### Requirement
Would you return the lines between the one holding "hasta 96 W para" and the one holding "visualización más cómoda.", inclusive, and only those, exactly as they stand in the listing below?

▶

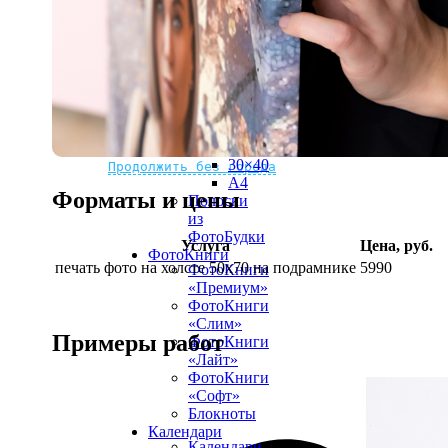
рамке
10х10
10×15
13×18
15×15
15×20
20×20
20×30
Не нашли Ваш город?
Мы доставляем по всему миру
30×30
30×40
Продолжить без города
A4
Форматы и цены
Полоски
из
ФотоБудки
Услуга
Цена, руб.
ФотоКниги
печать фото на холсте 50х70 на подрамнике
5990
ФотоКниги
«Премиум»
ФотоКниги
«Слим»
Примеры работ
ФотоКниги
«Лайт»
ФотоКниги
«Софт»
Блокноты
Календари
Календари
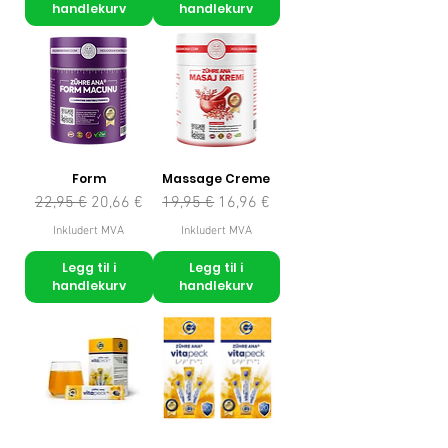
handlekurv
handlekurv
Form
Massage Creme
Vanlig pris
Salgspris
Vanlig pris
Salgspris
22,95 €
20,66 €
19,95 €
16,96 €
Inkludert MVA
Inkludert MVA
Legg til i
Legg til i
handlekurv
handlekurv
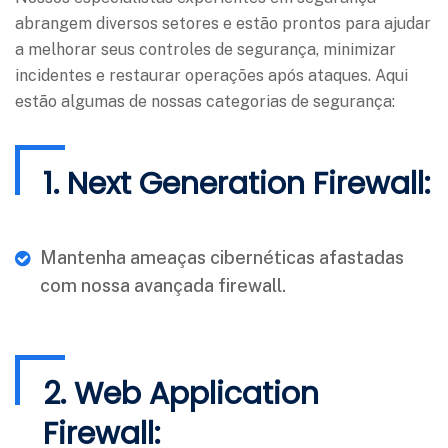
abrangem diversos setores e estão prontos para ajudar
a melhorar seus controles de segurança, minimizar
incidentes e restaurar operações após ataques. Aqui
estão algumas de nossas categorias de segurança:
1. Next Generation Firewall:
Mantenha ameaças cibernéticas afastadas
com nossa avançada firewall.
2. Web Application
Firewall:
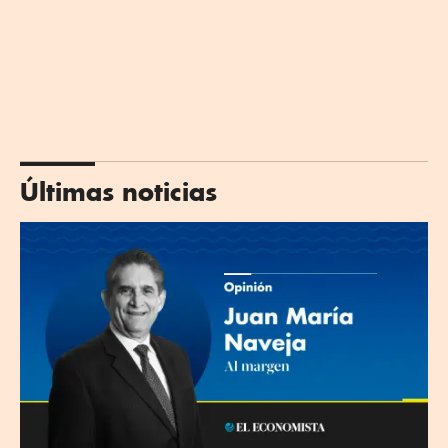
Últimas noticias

◀
▶

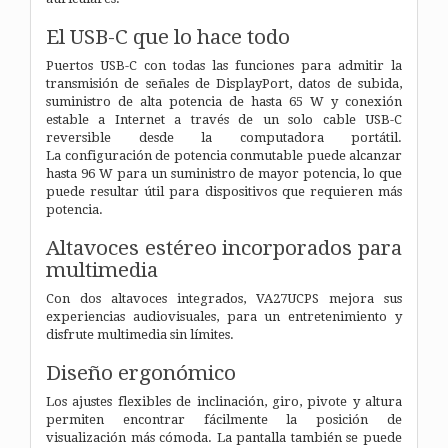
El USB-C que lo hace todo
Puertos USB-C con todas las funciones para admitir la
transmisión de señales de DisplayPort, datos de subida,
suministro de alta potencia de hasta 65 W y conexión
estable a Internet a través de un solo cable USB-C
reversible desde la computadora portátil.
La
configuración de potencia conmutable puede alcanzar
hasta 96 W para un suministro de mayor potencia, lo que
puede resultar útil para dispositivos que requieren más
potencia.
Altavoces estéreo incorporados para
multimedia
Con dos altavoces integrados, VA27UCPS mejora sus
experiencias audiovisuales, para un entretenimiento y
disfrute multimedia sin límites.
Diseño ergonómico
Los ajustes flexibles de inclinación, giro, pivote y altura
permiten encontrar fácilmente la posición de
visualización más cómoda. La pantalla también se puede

◀
▶

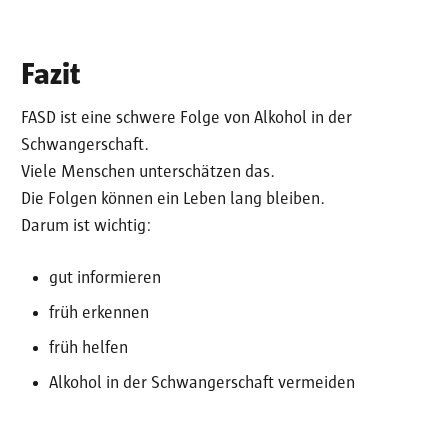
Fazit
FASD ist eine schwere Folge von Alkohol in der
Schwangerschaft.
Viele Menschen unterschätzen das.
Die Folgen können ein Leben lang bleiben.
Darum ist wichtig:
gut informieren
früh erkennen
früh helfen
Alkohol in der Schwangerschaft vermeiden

◀

### Solution for this exercise
hasta 96 W para un suministro de mayor potencia, lo que
puede resultar útil para dispositivos que requieren más
potencia.
Altavoces estéreo incorporados para
multimedia
Con dos altavoces integrados, VA27UCPS mejora sus
experiencias audiovisuales, para un entretenimiento y
disfrute multimedia sin límites.
Diseño ergonómico
Los ajustes flexibles de inclinación, giro, pivote y altura
permiten encontrar fácilmente la posición de
visualización más cómoda. La pantalla también se puede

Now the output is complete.